Records taken from a dataset:
....................

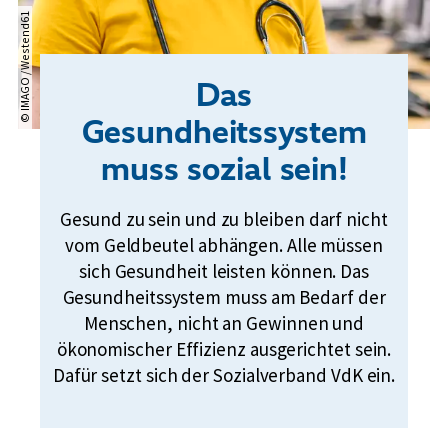
© IMAGO / Westend61
Das
Gesundheitssystem
muss sozial sein!
Gesund zu sein und zu bleiben darf nicht
vom Geldbeutel abhängen. Alle müssen
sich Gesundheit leisten können. Das
Gesundheitssystem muss am Bedarf der
Menschen, nicht an Gewinnen und
ökonomischer Effizienz ausgerichtet sein.
Dafür setzt sich der Sozialverband VdK ein.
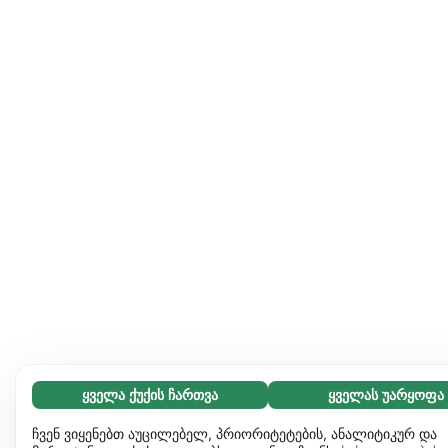
ყველა ქუქის ჩართვა
ყველას უარყოფა
აუცილებელი (65)
აუცილებელი ქუქიები ვებგვერდს გამოყენებადს ხდის და
გაიგეთ მეტი
ჩვენ ვიყენებთ აუცილებელ, პრიორიტეტების, ანალიტიკურ და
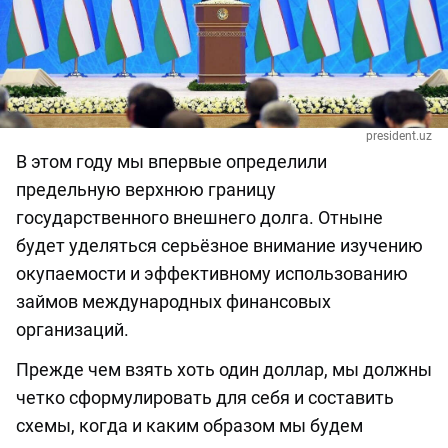
president.uz
В этом году мы впервые определили
предельную верхнюю границу
государственного внешнего долга. Отныне
будет уделяться серьёзное внимание изучению
окупаемости и эффективному использованию
займов международных финансовых
организаций.
Прежде чем взять хоть один доллар, мы должны
четко сформулировать для себя и составить
схемы, когда и каким образом мы будем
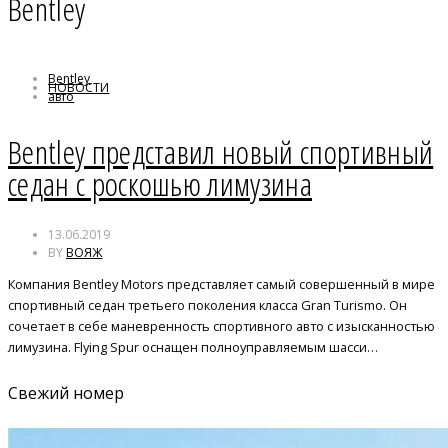
Bentley
Bentley
НОВОСТИ
авто
новинка
Bentley представил новый спортивный
седан с роскошью лимузина
13.06.2019
BY
ВОЯЖ
Компания Bentley Motors представляет самый совершенный в мире
спортивный седан третьего поколения класса Gran Turismo. Он
сочетает в себе маневренность спортивного авто с изысканностью
лимузина. Flying Spur оснащен полноуправляемым шасси…
Свежий номер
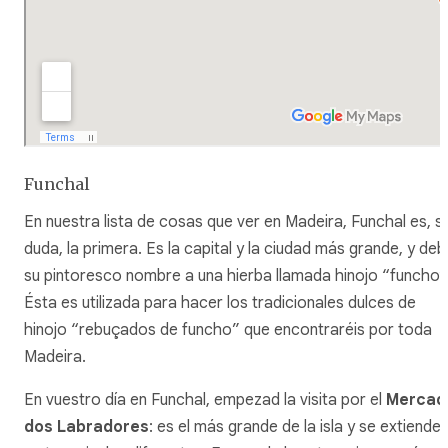
Funchal
En nuestra lista de cosas que ver en Madeira, Funchal es, si
duda, la primera. Es la capital y la ciudad más grande, y de
su pintoresco nombre a una hierba llamada hinojo “funcho”
Ésta es utilizada para hacer los tradicionales dulces de
hinojo “
rebuçados de funcho
” que encontraréis por toda
Madeira.
En vuestro día en Funchal, empezad la visita por el
Mercad
dos Labradores
: es el más grande de la isla y se extiende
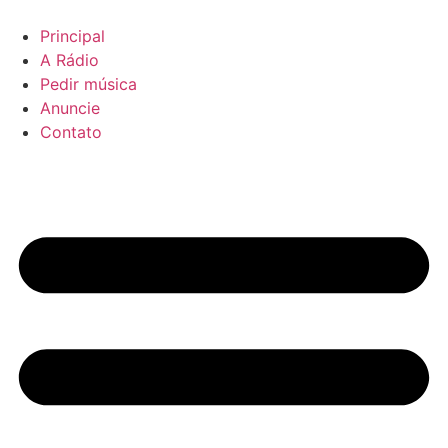
Principal
A Rádio
Pedir música
Anuncie
Contato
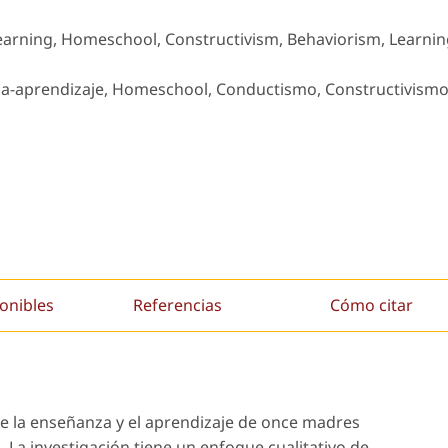
earning, Homeschool, Constructivism, Behaviorism, Learni
a-aprendizaje, Homeschool, Conductismo, Constructivismo
onibles
Referencias
Cómo citar
de la enseñanza y el aprendizaje de once madres
 La investigación tiene un enfoque cualitativo de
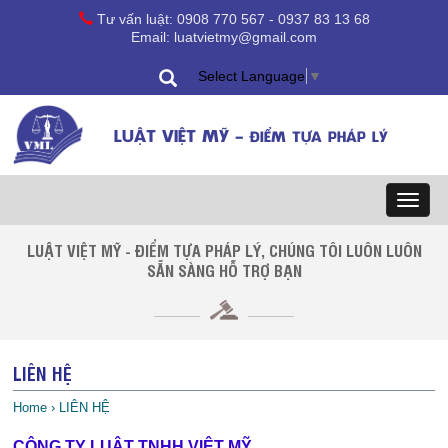
Tư vấn luật: 0908 770 567 - 0937 83 13 68
Email: luatvietmy@gmail.com
Select Language
▼
LUẬT VIỆT MỸ -
ĐIỂM TỰA PHÁP LÝ
Toggl
naviga
LUẬT VIỆT MỸ - ĐIỂM TỰA PHÁP LÝ, CHÚNG TÔI LUÔN LUÔN
SẴN SÀNG HỖ TRỢ BẠN
LIÊN HỆ
Home
›
LIÊN HỆ
CÔNG TY LUẬT TNHH VIỆT MỸ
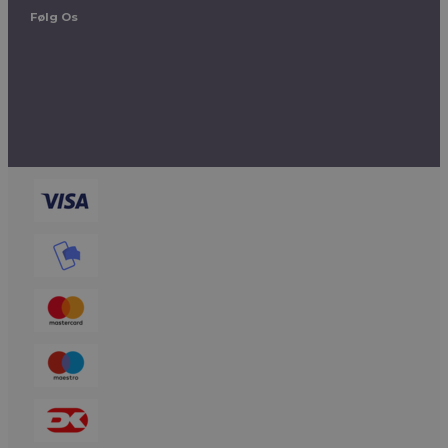
Følg Os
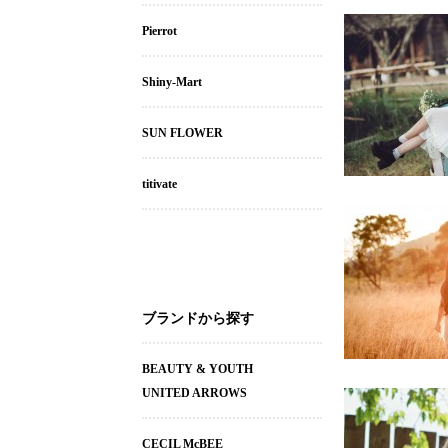
Pierrot
Shiny-Mart
SUN FLOWER
titivate
ブランドから探す
BEAUTY & YOUTH
UNITED ARROWS
CECIL McBEE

....................

▶ **TASK TO COMPLETE**
Write out everything in the material from the line containing "president.uz" down to the line containing "Прежде чем взять хоть один доллар, мы должны", replacing "внешнего" with "внутреннего" and leaving the rest unchanged.

▶ **RESPONSE**
president.uz
В этом году мы впервые определили
предельную верхнюю границу
государственного внутреннего долга. Отныне
будет уделяться серьёзное внимание изучению
окупаемости и эффективному использованию
займов международных финансовых
организаций.
Прежде чем взять хоть один доллар, мы должны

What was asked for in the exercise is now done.